= PROBLEM SET =
**A)** Repeat the Lake Sinclair bass article word for word. Begin at the words "Niles Murray likes" and stop after "the largemouth population.".
**B)** For each of these statements, say yes or no to whether it agrees with the Lake Sinclair bass article, and quote the words that decide it: (i) Sinclair is a Georgia Power lake on the Oconee River. (ii) Hydrilla spreading through the lake has hurt the largemouth population. (iii) Bream and crawfish live in rip-rap rocks.

= PASSAGE SHOWN =
Fish grassbeds early and then hit the shady docks for sunburnt bass.

Ronnie Garrison | June 29, 2022

Niles Murray likes to catch bass shallow, making Sinclair’s grassbeds and docks favored destinations for a July trip.

Catch July bass early on seawalls and in grassbeds, and then get them under docks when the sun is bright. That simple plan will put bass in your livewell consistently on Lake Sinclair in the hot summer sun. Two other potential patterns that can sweeten your day are bedding bream and hatching mayflies. Find the right bream bed or mayfly hatch, and you can catch a lot of good bass fast, even in the hot sun.

Sinclair is a 15,330-acre Georgia Power lake on the Oconee River that is lined with docks. There are lots of seawalls and water willow grassbeds between docks, and both offer good habitat for bass. Hydrilla has spread throughout the lake in the past few years, really helping the largemouth population.

Bass are mostly ambush feeders. They love to hold in grass or on the rocks along a seawall and wait on food to swim by. Seawalls allow bass to pin the bait against the wall, making for an easy meal. Bream and crawfish, some of their favorite foods, live in rip-rap rocks, too.

Keypoint data per instance:
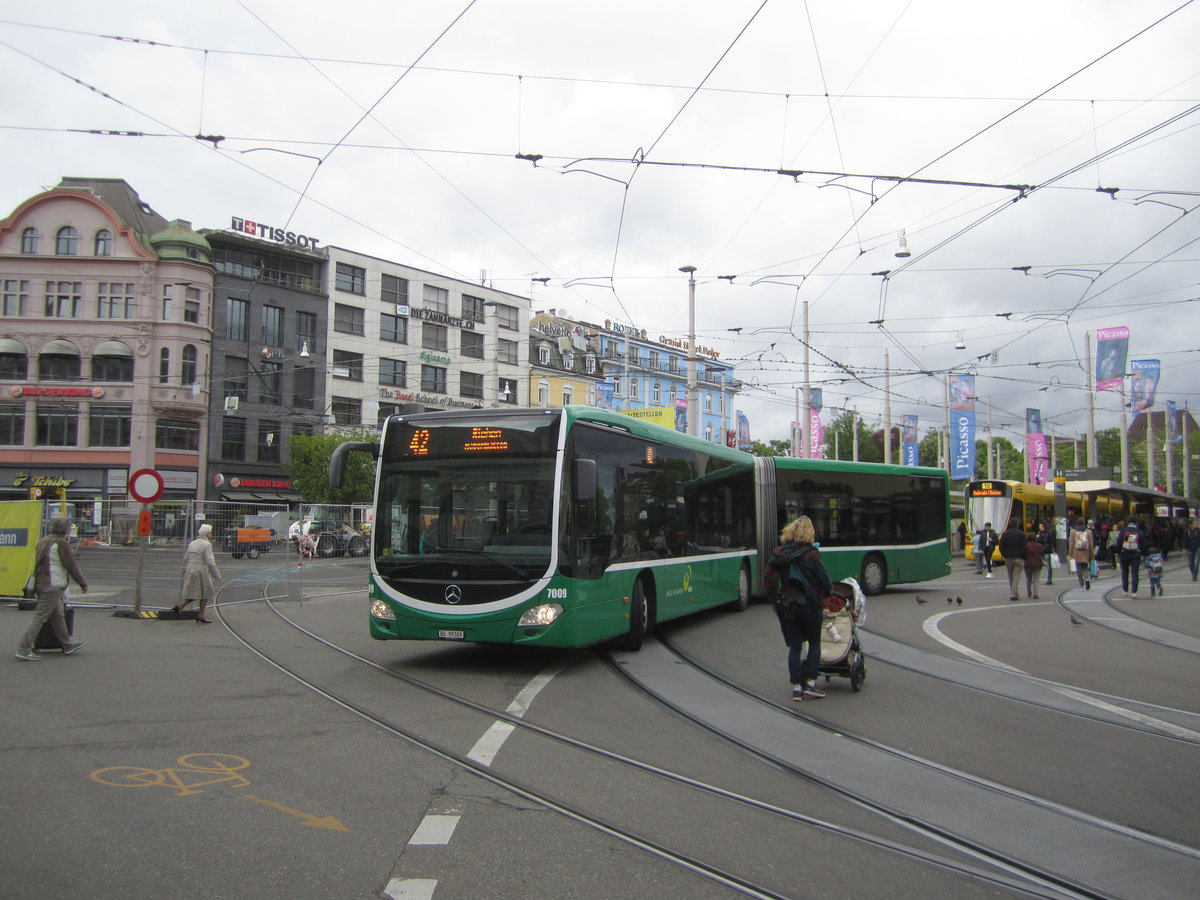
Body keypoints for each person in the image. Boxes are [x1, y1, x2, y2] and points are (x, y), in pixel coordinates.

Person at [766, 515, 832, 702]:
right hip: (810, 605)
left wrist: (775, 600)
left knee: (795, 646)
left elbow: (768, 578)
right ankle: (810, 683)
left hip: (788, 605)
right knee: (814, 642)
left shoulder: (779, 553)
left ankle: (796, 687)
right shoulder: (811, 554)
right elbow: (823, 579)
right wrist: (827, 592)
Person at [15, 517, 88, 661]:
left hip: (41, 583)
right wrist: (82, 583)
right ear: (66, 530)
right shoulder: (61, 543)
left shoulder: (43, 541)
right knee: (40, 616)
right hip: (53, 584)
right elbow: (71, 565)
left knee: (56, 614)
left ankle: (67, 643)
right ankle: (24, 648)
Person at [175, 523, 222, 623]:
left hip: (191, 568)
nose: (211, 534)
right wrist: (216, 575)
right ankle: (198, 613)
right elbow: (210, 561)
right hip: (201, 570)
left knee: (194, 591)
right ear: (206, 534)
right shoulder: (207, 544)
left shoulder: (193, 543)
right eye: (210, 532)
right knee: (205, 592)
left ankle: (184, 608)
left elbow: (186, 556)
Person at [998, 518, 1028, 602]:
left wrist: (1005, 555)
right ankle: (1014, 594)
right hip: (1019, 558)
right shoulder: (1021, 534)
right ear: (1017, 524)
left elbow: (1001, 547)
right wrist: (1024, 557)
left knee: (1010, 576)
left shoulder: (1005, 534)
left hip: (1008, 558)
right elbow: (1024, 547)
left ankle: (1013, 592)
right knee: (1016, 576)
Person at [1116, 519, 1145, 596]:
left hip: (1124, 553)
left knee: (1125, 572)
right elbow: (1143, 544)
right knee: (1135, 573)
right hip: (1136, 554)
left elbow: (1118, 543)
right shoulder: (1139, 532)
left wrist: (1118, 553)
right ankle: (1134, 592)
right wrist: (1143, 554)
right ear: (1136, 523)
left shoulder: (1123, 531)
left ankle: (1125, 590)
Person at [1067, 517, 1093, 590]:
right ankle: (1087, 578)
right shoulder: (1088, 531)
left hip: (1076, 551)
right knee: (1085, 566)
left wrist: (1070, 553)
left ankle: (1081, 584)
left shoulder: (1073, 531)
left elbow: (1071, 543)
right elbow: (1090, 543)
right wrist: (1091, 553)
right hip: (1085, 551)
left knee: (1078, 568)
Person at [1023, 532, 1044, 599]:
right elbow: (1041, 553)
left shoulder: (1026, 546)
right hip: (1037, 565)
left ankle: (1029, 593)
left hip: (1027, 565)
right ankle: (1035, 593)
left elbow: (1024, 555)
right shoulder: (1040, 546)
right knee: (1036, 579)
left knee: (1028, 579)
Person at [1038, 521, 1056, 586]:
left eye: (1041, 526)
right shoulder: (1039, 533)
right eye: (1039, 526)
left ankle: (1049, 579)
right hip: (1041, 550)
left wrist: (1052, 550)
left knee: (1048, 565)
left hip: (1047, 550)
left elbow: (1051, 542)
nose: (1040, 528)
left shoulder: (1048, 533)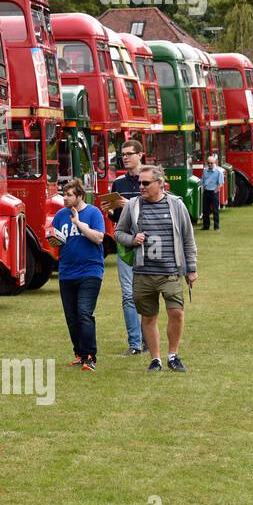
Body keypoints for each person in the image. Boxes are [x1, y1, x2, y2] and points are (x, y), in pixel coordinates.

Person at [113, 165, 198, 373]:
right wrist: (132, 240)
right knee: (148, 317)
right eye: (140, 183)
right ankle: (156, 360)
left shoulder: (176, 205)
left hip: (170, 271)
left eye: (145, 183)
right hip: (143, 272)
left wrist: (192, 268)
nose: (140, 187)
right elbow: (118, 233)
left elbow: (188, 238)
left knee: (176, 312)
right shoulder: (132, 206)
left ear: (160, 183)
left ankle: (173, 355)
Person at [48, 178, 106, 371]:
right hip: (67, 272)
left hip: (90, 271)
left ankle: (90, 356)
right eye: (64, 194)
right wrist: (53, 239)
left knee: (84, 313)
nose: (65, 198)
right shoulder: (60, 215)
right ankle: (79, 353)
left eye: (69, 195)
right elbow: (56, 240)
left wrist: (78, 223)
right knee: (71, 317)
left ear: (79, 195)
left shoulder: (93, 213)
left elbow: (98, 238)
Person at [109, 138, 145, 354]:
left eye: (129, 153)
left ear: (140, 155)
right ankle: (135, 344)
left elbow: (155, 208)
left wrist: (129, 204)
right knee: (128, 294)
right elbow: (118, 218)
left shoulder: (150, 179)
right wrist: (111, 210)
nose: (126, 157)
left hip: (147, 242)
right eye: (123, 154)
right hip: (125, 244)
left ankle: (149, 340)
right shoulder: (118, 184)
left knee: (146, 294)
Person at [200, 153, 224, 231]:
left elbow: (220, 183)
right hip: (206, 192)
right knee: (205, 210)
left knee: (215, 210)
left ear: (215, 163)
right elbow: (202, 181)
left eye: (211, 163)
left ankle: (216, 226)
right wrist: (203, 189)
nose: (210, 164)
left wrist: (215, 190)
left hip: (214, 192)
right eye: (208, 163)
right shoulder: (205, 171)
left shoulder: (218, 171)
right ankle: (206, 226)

==

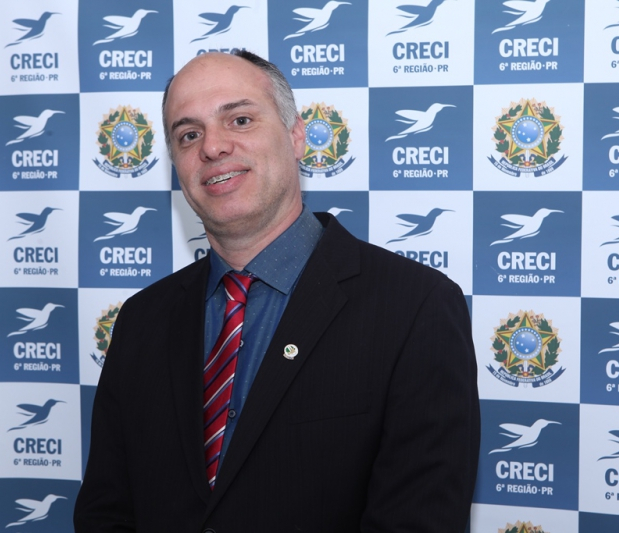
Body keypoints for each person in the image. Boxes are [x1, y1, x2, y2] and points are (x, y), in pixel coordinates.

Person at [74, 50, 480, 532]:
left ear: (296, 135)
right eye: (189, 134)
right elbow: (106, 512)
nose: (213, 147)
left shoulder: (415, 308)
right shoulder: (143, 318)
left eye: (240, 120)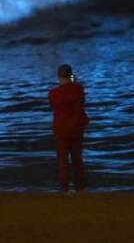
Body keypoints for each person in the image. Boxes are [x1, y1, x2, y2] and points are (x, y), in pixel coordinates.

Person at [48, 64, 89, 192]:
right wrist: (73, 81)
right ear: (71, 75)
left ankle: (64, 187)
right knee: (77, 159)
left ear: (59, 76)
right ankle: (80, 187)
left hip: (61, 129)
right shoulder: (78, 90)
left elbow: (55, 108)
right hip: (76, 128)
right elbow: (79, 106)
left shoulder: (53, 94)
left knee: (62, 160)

...

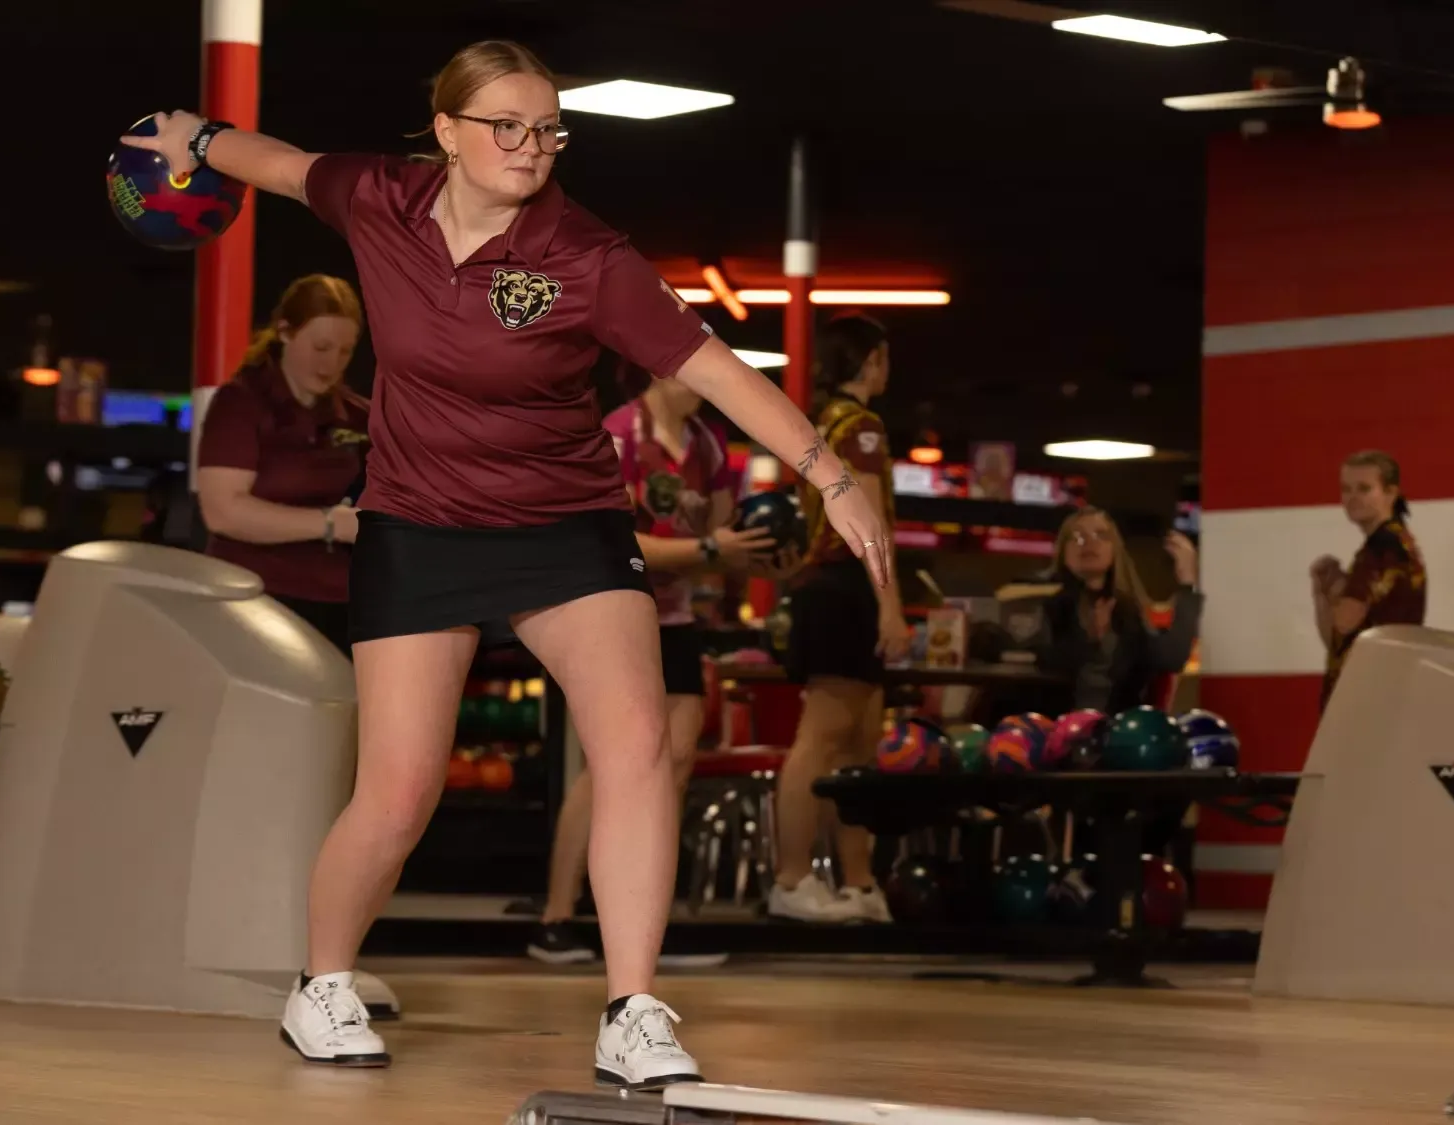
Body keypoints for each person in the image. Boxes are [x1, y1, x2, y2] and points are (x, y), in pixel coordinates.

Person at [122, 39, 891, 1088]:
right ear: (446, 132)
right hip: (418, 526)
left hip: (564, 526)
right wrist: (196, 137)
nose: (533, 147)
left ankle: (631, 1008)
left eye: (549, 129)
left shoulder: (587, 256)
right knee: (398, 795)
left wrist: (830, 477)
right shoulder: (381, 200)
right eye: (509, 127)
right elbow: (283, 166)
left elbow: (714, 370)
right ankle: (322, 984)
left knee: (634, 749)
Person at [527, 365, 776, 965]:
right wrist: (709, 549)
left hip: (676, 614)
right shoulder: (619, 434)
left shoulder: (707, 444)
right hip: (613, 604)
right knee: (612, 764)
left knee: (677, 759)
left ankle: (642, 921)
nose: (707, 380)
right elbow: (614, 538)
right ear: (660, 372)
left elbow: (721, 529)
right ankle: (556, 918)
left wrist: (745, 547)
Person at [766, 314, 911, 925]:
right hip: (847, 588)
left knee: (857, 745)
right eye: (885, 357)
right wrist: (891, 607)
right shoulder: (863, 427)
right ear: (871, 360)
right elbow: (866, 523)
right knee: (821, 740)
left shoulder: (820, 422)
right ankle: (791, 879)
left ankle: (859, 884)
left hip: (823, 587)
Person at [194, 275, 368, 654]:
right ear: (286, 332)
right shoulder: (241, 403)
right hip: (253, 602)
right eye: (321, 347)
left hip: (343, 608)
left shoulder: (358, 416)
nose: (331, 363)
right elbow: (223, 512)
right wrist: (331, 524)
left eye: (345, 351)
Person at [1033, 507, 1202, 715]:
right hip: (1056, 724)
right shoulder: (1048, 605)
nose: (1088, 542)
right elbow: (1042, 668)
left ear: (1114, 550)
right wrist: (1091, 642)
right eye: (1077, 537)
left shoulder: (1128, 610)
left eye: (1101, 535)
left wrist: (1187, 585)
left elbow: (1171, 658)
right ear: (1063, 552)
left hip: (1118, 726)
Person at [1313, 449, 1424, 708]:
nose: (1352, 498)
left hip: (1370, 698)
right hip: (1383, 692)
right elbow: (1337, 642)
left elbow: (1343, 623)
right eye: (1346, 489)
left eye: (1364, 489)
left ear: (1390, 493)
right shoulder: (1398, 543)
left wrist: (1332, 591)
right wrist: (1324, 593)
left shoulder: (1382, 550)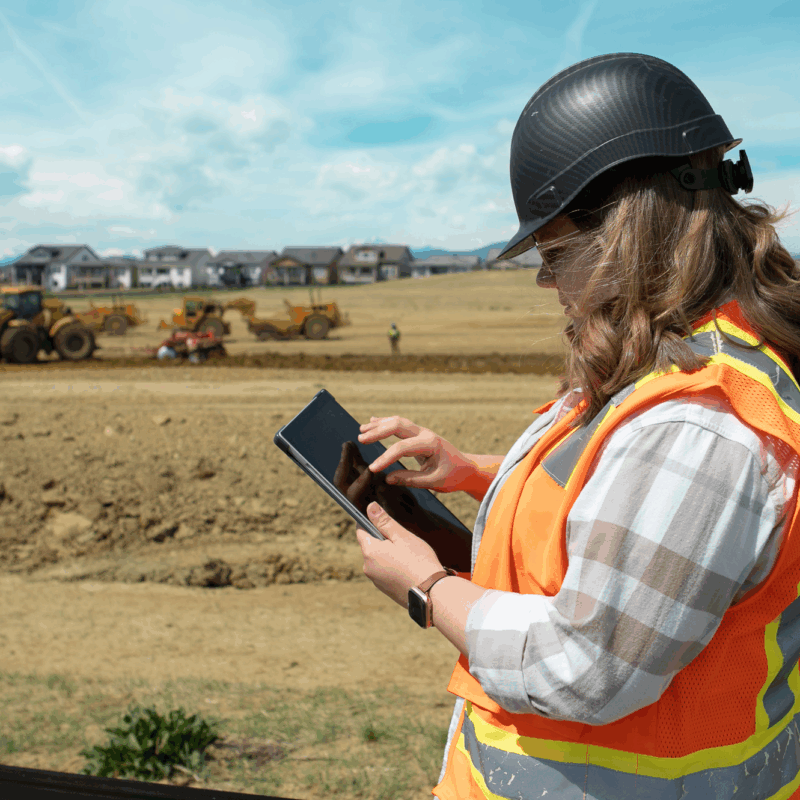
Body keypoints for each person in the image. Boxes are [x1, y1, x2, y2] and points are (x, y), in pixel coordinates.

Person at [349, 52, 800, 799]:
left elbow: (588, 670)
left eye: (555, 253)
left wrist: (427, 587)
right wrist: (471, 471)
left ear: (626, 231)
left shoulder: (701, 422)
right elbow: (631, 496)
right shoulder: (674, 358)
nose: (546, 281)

= RESULTS FOR THE EXERCISE =
**A)**
Niles Murray likes to catch bass shallow, making Sinclair’s grassbeds and docks favored destinations for a July trip.

Catch July bass early on seawalls and in grassbeds, and then get them under docks when the sun is bright. That simple plan will put bass in your livewell consistently on Lake Sinclair in the hot summer sun. Two other potential patterns that can sweeten your day are bedding bream and hatching mayflies. Find the right bream bed or mayfly hatch, and you can catch a lot of good bass fast, even in the hot sun.

Sinclair is a 15,330-acre Georgia Power lake on the Oconee River that is lined with docks. There are lots of seawalls and water willow grassbeds between docks, and both offer good habitat for bass. Hydrilla has spread throughout the lake in the past few years, really helping the largemouth population.

**B)**
(i) Yes. "Sinclair is a 15,330-acre Georgia Power lake on the Oconee River"
(ii) No. "Hydrilla has spread throughout the lake in the past few years, really helping the largemouth population."
(iii) Yes. "Bream and crawfish, some of their favorite foods, live in rip-rap rocks, too."